■ EXERCISE:
Below is a listing. Write out exactly its lines between the one holding "#2f3f4d; stroke-width: 10" and the one holding "#14181c; stroke-width: 14", inclusive.

■ DATA:
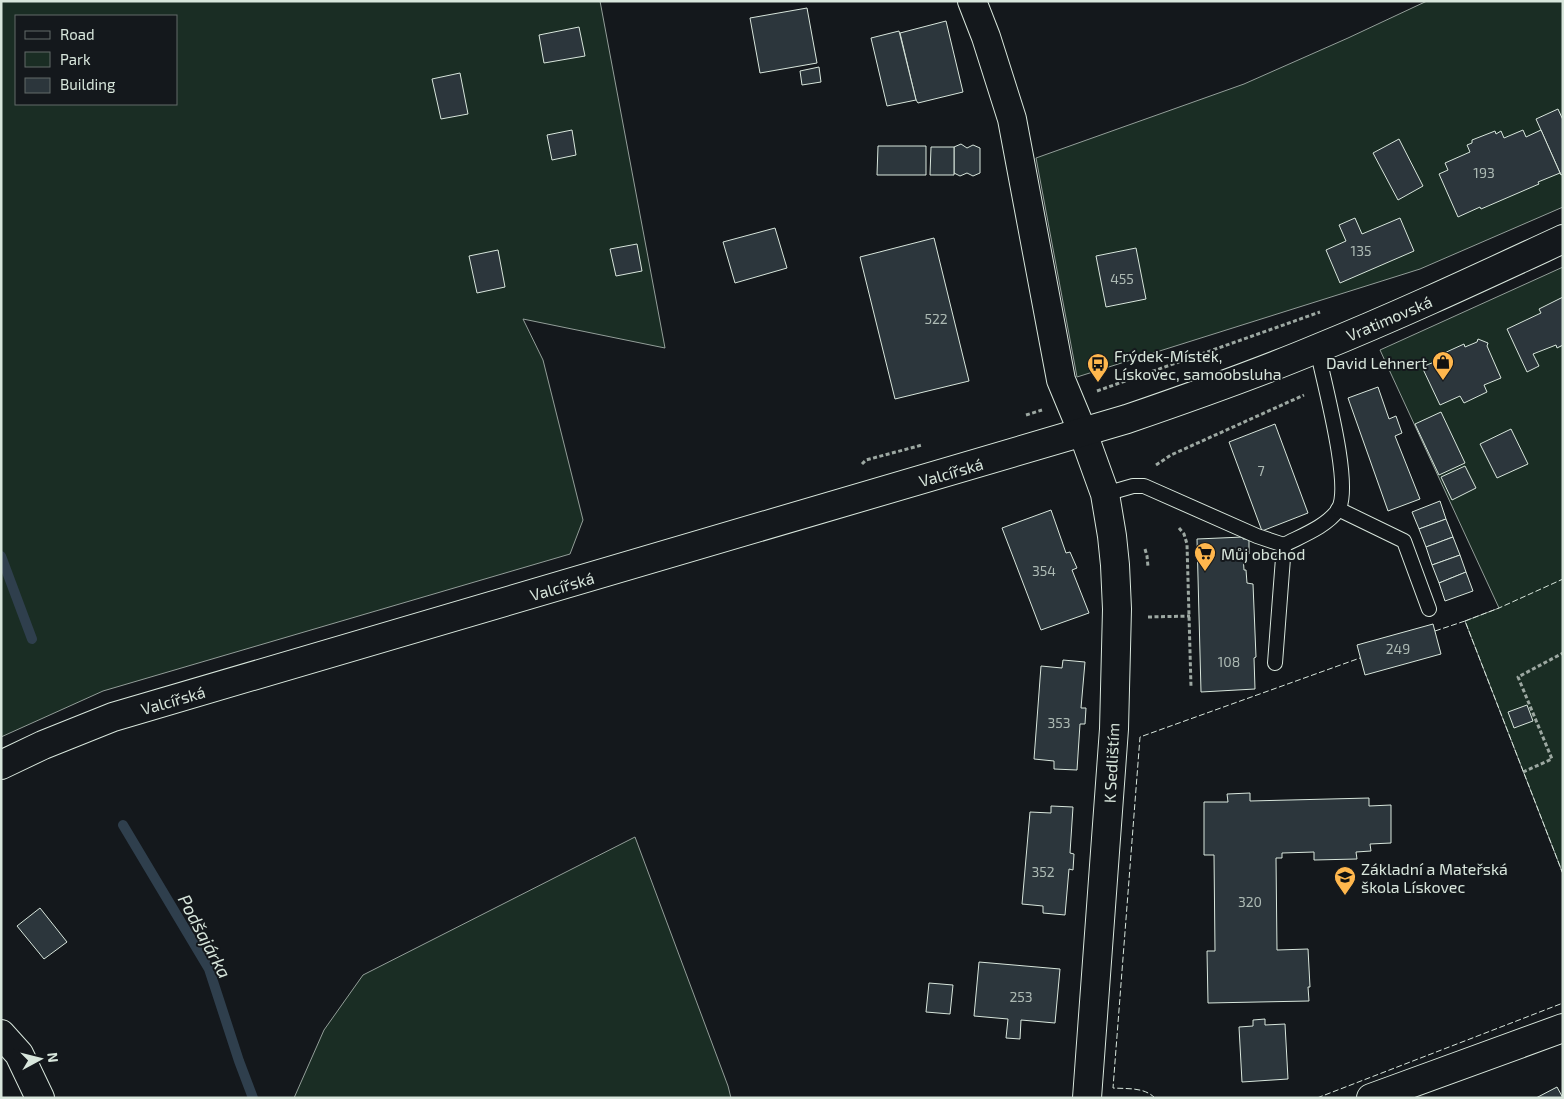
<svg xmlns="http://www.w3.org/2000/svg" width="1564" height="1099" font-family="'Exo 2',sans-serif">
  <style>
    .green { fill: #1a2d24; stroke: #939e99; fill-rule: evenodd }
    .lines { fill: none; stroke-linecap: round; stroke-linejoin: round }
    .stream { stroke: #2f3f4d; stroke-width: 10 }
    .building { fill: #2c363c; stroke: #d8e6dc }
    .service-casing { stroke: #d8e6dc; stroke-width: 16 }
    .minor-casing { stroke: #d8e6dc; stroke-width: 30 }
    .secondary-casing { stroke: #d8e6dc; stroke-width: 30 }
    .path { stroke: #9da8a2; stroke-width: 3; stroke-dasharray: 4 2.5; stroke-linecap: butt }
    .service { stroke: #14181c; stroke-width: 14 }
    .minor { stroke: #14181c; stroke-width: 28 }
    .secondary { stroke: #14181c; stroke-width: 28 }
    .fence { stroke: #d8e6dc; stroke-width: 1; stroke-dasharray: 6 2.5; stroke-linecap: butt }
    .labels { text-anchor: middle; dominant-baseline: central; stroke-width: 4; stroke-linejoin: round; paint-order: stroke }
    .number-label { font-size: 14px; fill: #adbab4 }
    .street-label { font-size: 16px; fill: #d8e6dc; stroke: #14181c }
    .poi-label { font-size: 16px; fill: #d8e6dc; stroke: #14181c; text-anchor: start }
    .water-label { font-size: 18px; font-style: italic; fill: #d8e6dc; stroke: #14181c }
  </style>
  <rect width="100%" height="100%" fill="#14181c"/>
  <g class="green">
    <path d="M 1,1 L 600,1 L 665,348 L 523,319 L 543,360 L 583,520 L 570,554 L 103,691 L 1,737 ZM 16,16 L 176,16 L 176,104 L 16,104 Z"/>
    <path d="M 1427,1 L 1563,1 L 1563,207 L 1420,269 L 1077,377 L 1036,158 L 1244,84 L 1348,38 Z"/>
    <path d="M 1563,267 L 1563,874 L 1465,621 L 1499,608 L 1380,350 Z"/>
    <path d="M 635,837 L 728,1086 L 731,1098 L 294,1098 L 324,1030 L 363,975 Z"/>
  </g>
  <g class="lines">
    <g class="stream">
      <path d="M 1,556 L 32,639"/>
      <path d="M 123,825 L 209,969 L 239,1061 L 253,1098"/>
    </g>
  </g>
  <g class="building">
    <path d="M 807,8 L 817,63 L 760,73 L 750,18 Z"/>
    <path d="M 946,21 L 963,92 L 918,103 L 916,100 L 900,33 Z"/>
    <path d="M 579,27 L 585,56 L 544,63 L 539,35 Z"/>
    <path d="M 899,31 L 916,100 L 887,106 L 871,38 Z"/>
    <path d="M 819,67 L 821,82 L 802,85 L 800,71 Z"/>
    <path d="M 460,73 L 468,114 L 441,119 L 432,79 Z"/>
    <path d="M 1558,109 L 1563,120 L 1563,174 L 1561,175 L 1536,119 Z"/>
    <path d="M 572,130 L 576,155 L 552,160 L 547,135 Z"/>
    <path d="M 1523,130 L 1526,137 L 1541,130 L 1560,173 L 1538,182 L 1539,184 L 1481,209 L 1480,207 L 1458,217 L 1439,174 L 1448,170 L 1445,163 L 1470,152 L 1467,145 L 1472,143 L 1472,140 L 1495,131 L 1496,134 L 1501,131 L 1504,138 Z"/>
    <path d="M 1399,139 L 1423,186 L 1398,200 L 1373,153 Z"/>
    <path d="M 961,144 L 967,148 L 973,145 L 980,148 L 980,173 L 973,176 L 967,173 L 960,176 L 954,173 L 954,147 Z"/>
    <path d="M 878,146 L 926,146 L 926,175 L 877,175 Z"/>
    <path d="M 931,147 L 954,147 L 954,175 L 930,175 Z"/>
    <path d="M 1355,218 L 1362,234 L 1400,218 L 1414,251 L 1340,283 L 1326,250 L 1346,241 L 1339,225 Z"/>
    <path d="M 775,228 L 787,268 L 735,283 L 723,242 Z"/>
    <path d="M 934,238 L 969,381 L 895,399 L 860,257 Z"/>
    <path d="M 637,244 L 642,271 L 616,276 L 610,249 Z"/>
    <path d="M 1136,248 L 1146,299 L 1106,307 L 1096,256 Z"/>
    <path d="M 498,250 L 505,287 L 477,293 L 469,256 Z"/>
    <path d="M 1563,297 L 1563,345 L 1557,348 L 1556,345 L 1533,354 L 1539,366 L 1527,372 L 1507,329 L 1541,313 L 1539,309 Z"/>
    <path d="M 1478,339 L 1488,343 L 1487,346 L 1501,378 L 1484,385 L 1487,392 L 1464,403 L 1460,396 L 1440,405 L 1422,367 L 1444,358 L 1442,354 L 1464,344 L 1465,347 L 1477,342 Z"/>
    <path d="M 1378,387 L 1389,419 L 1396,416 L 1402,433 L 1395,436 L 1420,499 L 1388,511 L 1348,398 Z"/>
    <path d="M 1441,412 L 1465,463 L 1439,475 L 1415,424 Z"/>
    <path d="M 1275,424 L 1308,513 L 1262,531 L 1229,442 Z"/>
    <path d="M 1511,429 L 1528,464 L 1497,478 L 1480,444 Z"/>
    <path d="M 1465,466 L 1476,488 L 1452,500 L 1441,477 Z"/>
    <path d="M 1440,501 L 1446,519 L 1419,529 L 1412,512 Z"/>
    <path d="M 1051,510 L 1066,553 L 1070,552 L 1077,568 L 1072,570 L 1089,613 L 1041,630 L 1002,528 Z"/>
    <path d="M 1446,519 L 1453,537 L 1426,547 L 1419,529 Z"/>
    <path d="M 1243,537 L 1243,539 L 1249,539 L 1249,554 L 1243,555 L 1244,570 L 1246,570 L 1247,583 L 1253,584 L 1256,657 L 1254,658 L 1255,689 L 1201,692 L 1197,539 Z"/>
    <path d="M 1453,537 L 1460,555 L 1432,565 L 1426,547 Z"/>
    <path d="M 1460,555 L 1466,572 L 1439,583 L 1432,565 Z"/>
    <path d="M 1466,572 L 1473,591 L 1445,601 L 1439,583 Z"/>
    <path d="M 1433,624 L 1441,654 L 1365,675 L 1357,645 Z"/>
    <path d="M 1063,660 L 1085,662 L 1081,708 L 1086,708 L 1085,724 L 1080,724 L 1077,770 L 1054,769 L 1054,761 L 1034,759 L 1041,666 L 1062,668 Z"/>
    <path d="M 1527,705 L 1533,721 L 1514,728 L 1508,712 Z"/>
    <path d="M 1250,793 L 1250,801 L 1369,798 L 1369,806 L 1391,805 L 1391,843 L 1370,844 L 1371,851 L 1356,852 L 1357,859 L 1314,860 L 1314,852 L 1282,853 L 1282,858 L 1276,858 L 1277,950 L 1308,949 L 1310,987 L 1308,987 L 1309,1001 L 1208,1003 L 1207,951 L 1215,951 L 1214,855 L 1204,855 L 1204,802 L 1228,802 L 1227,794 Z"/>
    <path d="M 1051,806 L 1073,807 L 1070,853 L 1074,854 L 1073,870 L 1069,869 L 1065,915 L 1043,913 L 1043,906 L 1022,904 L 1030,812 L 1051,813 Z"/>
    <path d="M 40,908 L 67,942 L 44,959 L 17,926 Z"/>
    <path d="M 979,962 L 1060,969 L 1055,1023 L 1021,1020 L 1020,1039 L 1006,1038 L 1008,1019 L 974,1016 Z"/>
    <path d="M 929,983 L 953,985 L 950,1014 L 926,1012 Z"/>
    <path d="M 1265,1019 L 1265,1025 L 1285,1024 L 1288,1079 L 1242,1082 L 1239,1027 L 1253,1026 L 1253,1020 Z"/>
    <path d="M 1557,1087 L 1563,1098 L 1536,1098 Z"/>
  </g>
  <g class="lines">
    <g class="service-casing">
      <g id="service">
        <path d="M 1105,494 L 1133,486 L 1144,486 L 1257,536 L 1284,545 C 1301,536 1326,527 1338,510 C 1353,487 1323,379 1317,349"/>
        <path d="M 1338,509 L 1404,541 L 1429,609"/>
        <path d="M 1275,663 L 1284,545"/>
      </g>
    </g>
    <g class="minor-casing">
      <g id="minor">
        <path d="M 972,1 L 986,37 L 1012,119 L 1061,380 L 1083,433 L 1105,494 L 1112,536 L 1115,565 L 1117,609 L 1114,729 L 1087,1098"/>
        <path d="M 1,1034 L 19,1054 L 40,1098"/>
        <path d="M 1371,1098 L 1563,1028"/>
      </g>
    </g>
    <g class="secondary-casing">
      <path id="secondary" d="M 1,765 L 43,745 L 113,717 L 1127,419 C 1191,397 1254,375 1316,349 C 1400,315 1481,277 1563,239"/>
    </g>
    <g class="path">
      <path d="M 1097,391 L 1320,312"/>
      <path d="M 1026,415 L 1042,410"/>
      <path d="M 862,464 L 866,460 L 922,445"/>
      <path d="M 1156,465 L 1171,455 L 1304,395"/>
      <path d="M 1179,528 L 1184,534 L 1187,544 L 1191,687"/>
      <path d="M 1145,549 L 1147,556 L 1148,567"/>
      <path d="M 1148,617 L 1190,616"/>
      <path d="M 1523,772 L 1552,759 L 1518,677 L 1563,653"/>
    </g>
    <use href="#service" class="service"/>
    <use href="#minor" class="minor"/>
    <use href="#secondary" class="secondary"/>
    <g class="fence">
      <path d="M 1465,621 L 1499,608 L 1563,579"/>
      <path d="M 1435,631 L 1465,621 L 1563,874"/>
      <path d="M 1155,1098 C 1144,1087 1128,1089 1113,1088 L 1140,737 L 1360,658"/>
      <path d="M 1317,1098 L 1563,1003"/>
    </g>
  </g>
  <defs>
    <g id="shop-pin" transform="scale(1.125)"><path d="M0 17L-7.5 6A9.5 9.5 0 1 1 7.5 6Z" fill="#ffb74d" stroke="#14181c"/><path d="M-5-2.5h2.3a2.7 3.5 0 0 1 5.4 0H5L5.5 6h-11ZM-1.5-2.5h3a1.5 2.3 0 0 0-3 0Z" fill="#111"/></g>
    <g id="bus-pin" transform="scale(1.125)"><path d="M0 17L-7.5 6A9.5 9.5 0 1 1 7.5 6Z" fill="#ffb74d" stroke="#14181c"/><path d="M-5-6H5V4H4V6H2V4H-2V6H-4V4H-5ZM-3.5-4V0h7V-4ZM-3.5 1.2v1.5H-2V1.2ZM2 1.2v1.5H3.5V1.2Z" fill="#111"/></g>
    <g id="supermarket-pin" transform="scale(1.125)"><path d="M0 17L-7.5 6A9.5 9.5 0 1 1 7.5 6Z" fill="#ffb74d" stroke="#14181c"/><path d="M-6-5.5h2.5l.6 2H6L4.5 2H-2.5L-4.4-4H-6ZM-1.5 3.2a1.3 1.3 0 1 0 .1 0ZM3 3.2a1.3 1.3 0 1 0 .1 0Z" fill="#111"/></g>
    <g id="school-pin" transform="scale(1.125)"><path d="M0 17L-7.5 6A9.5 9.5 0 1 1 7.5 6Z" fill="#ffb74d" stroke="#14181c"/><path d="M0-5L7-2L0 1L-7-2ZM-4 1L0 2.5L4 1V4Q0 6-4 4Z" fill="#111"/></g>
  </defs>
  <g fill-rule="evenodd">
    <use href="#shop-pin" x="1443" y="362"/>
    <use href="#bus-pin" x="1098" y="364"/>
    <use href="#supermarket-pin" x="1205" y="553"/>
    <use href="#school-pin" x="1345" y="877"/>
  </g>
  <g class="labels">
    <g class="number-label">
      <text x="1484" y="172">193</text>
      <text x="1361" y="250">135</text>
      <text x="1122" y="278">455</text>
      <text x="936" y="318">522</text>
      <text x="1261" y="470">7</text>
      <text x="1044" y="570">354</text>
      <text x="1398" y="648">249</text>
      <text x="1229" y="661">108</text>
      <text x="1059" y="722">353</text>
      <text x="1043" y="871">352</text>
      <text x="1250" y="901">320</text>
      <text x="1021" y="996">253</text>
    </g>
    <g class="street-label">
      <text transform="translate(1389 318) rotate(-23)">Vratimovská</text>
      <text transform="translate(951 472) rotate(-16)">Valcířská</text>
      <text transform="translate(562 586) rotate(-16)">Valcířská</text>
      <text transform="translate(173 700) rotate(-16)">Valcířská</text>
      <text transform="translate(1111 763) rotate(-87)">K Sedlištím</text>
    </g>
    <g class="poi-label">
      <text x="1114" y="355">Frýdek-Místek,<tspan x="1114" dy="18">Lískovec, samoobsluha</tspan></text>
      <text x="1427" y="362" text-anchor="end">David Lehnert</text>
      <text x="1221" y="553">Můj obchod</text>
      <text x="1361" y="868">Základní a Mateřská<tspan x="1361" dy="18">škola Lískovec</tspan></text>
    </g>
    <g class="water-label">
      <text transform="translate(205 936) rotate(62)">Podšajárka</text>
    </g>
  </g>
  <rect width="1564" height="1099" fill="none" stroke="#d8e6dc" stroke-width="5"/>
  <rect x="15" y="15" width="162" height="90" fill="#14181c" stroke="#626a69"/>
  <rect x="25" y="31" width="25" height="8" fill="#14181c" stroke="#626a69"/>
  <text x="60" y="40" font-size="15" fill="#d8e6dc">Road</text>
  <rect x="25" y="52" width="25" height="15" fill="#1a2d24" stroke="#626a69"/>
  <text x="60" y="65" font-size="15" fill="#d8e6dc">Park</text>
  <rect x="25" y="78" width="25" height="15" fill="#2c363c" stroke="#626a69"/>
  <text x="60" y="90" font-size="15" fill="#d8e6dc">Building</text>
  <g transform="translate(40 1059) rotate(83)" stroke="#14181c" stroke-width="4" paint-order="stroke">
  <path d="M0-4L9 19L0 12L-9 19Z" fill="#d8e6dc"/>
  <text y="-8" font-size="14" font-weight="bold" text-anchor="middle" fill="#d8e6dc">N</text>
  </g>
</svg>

■ RESULT:
    .stream { stroke: #2f3f4d; stroke-width: 10 }
    .building { fill: #2c363c; stroke: #d8e6dc }
    .service-casing { stroke: #d8e6dc; stroke-width: 16 }
    .minor-casing { stroke: #d8e6dc; stroke-width: 30 }
    .secondary-casing { stroke: #d8e6dc; stroke-width: 30 }
    .path { stroke: #9da8a2; stroke-width: 3; stroke-dasharray: 4 2.5; stroke-linecap: butt }
    .service { stroke: #14181c; stroke-width: 14 }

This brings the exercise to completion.